College Corner: Time is zooming by to fill out college applications

Delilah Brumer

This year may be unusual due to the COVID-19 pandemic, but that hasn’t stopped senior Susannah Ness and many others from preparing for college. 

College application dates and deadlines vary for each college students apply to. (Delilah Brumer)

“I spent my summer gathering research and narrowing down my (college) list,” 17-year-old Ness said. “(I’ve been) figuring out how the Common Application works and doing essay writing workshops to get ready for the application.”

This year, the college application process is very different from previous years. COVID-19 has caused high schools across the country to move to distance learning, and this has caused many students to worry that they will fall behind. Additionally, these circumstances have intensified the difficulty of college applications and changed student priorities.

“I think just not having that time at school, since it’s virtual, it’s being a little more neglected,” Ness said about the college application process. “That’s been a little tricky.”

A huge change this year is that the California State University schools have gone test-optional for this admissions cycle.

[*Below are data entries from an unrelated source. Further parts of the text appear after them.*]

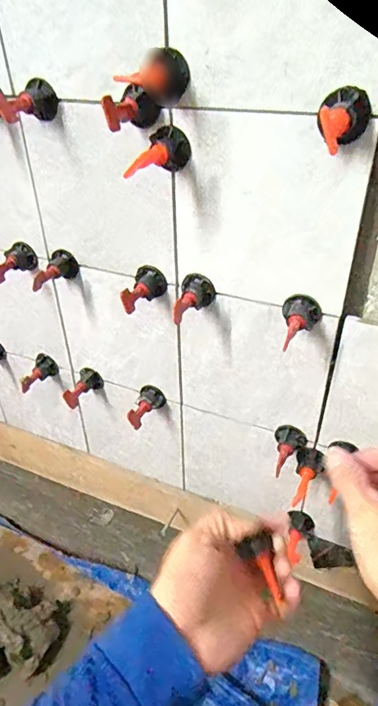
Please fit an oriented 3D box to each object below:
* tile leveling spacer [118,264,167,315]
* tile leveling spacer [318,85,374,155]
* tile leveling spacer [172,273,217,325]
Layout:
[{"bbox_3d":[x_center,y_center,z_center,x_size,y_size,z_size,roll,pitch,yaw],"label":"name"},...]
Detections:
[{"bbox_3d":[-0.041,-0.058,0.428,0.028,0.029,0.047,10,38,15],"label":"tile leveling spacer"},{"bbox_3d":[0.096,-0.144,0.289,0.032,0.031,0.042,10,38,15],"label":"tile leveling spacer"},{"bbox_3d":[0.005,-0.048,0.414,0.033,0.029,0.037,7,37,11],"label":"tile leveling spacer"}]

This means that while students are allowed to submit standardized test scores, they will not be penalized for not doing so. The University of California schools have gone even further and are test-blind for this year, meaning they won’t accept standardized tests at all.

“Right now we’re in a pandemic and students, especially seniors, have so much stress already going on,” DPMHS counselor Martina Torres said. “I think it’s appreciated by many current seniors that they are not requiring those exams. I think it gives (seniors) a little bit more ability to show off themselves in other ways.”

Financial aid is also a major part of the college application process. Most financial aid is through the FAFSA, a form that can be filled out by seniors starting on Oct. 1.

“The key thing students and parents need to understand is that what (the FAFSA) generates is an amount that the family should be able to pay per year for college,” DPMHS college counselor Linda Zimring said. “College financial aid offices have the ability to override the decision of the FAFSA based on special circumstances.”

Students can find out more about colleges and financial aid through a group on Schoology called “DPMHS College Updates,” which Torres has set up, and is open to all students at DPMHS. The code to join is S37T-BQ2R-9PWBB. Seniors can also explore colleges they are interested in through virtual tours.

“There’s tons of virtual tours being hosted,” Torres said. “Every campus is offering workshops these days. Some campuses are offering tours and application workshops.”

There are many things for seniors to consider when applying to college, especially during a pandemic. Luckily, there are many resources available, and counselors Torres and Zimring, as well as DPMHS Magnet Coordinator Leah Pevar, are working hard to help. 

“I think my biggest advice right now is (for seniors to) keep their options open,” Pevar said. “The world is changing a lot right now. Explore all the different options available to you.”